The equations of equilibrium (E.o.E.) continue to be a key concept in our course.
A body is in a state of static equilibrium when all E.o.E. are satisfied.
In 3D, we have six equations of equilibrium to satisfy. A body is only in static equilibrium when all six equations are satisfied.
With six equations, we can also solve up to six unknowns in a 3D problem.
While studying abroad in Rome, Italy, you look out the window one day and notice a steel beam cantilevering out from the exterior wall. The beam is "built-in" to the brick.
The beam supports a pulley, and someone seems to be hoisting a mysterious purple prism from the ground below.
You estimate that the purple prism weighs about 80 Newtons.
That means that tension in the cable is also 80 Newtons.
The two downward forces (the prism and the pull force from the person on the ground) sum to 160 N (neglecting friction in the pulley itself).

# [Information supplied]

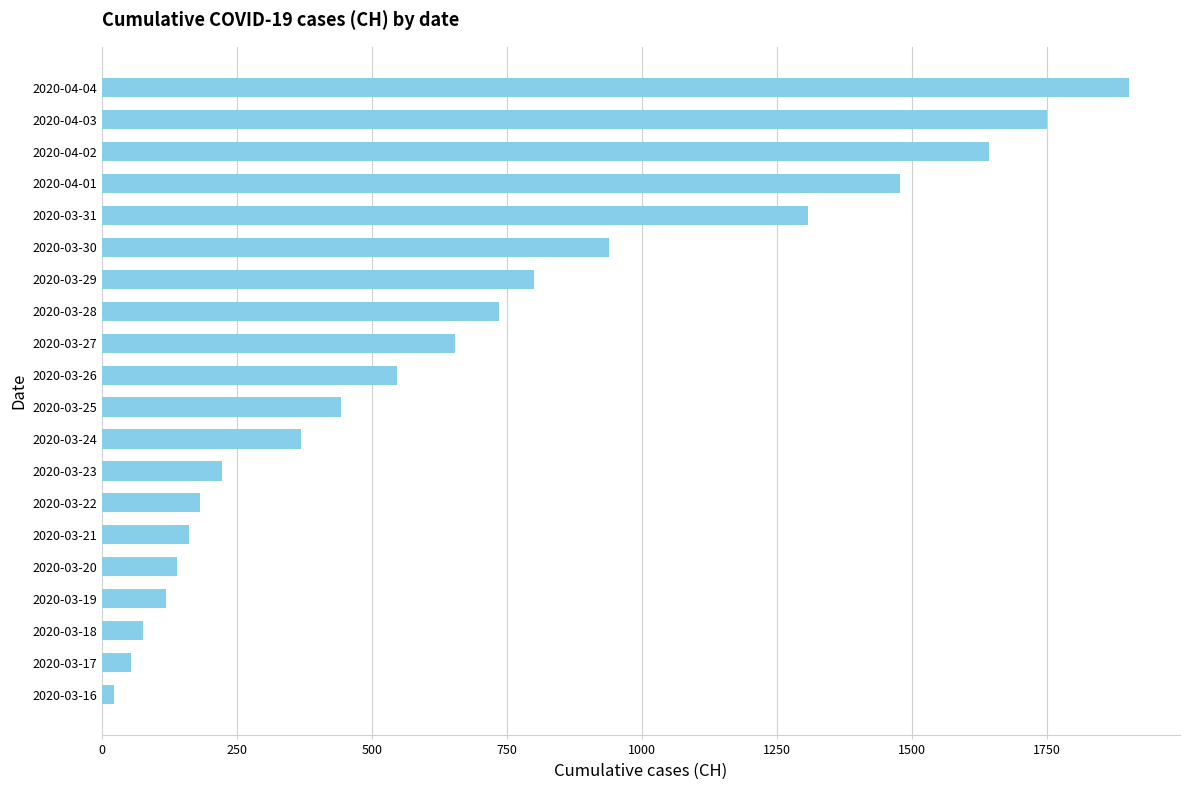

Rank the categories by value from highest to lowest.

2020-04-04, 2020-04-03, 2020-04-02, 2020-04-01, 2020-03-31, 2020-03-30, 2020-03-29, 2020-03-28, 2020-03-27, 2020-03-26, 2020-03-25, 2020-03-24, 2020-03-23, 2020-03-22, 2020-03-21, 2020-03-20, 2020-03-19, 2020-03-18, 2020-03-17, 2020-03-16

# [Your tasks]
**1)** In the passage on static equilibrium, how many equations of equilibrium must be satisfied for a body in 3D?
**2)** Continue the passage on static equilibrium from its last sentence.
None of the data above is needed here.

# [Task results]
**1)** Six.

**2)**
You remember how cantilever beams work from Lesson 8 (Beams). The support (in this case, the brick wall) provides a vertical reaction and a reaction moment.
You draw a side view of the structure in the xy plane.
Technically speaking, we could say that you drew an xy elevation or that you projected the geometry with respect to z.
You compute the moment at the support as –160 N∙m (or 160 N∙m ↻).
Before, we simply called this MB. Now, we'll need a second subscript. We can write MB,z (the moment at B with respect to rotation about z).
Let's also draw a projection of the yz plane. This elevation helps us visualize the moment about x.
That works out to:
MB,x = 160N*90mm = –14.4 N∙m
In 3D space, a moment vector has three components. For this problem, the tendency to rotate about x is –14.4 N∙m; the tendency to rotate about y is zero; and the tendency to rotate about z is –160 N∙m.
We could therefore express the moment reaction vector as <–14.4, 0, –160> N∙m.
The curly arrow symbol for moment is useful in 2D projections, when the moment is about the axis that is perpendicular to the screen.
For other views -- and in 3D illustrations, it's best to use a double-arrow vector instead.
Moment has always been a vector, because it has both a magnitude and direction.
The "direction" of a moment vector is just a bit more abstract than the direction of a force vector. It's a reference to the axis about which there is a tendency to rotate.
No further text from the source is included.